- [SUPPLIED DATA]

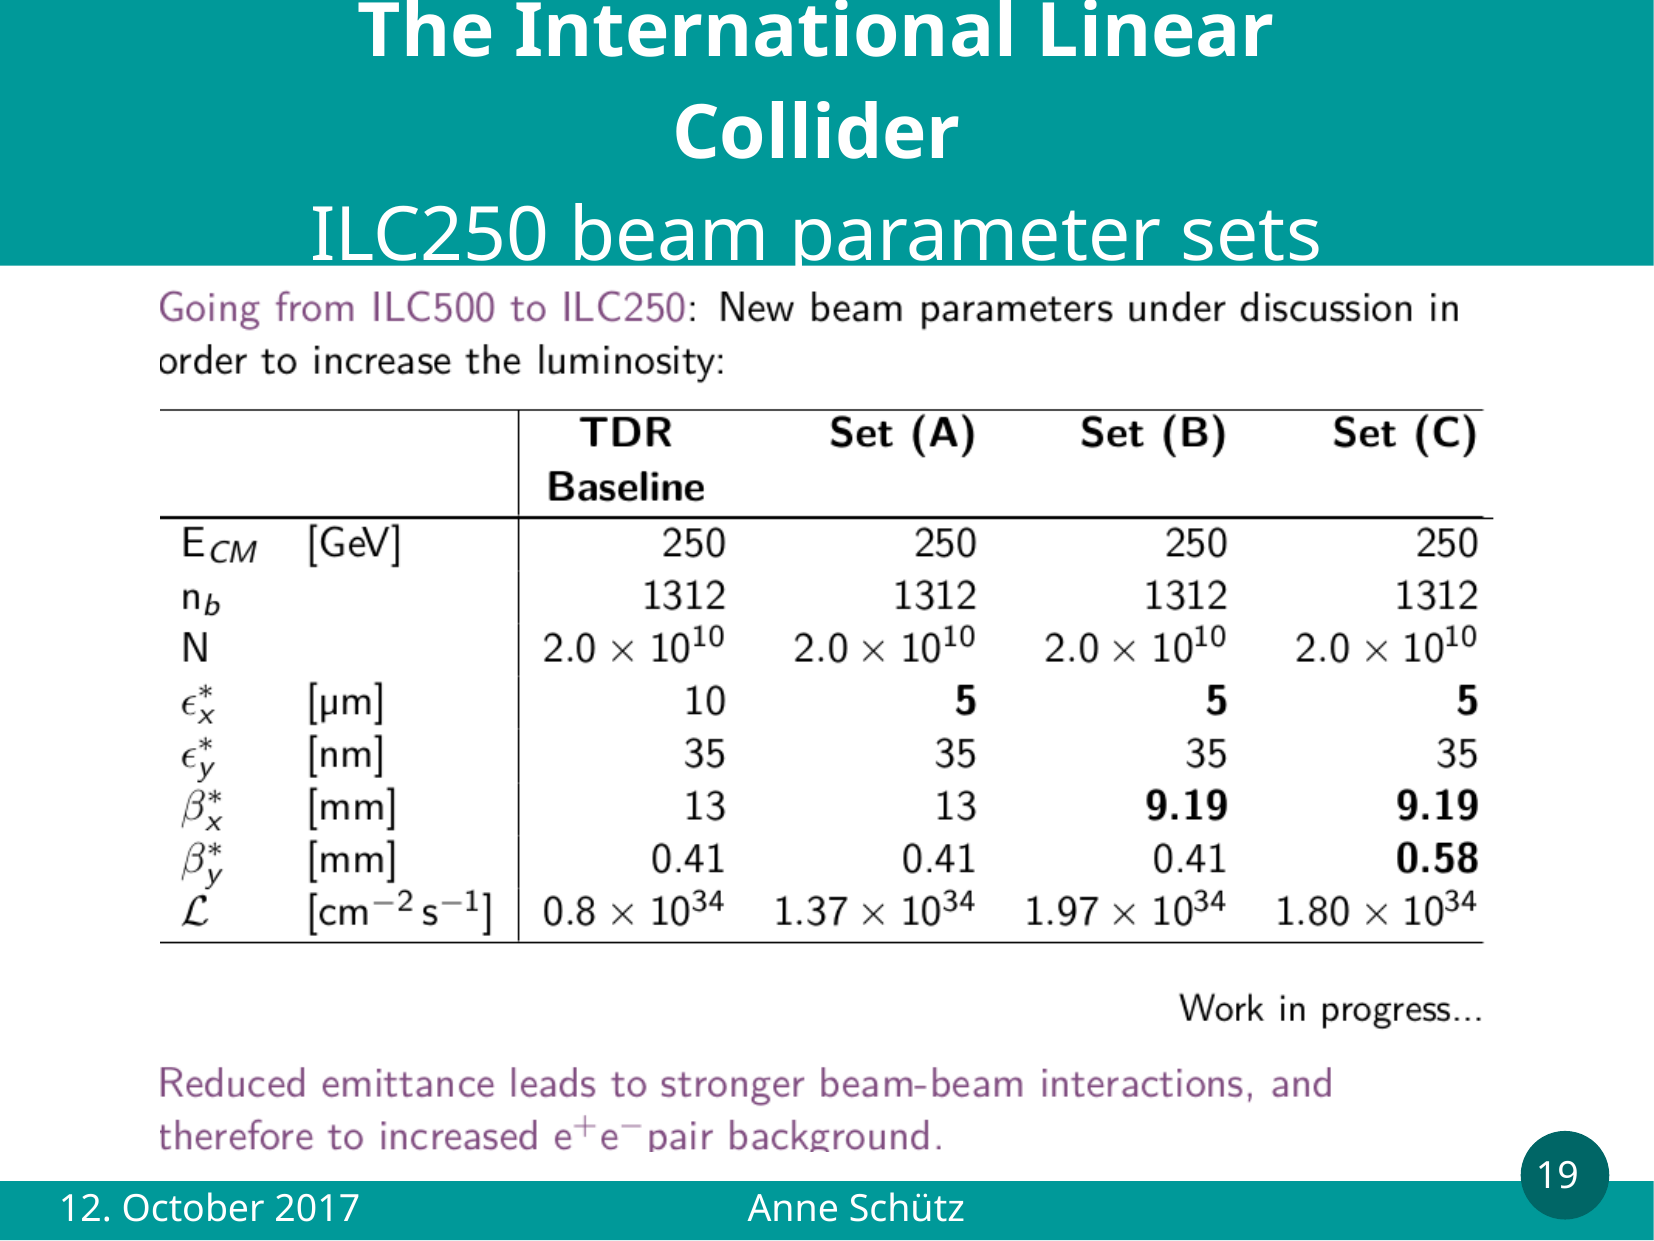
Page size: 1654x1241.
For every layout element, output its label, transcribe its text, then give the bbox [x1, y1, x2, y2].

...

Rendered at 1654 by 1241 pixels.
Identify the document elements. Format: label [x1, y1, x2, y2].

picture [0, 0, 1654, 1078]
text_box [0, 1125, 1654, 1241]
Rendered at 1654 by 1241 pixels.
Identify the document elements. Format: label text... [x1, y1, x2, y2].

- [AIM] Copy the data word for word, starting with the line containing "Page size: 1654x1241." and going on through the line containing "For every layout".

- [CORRECT ANSWER]
Page size: 1654x1241.
For every layout element, output its label, transcribe its text, then give the bbox [x1, y1, x2, y2].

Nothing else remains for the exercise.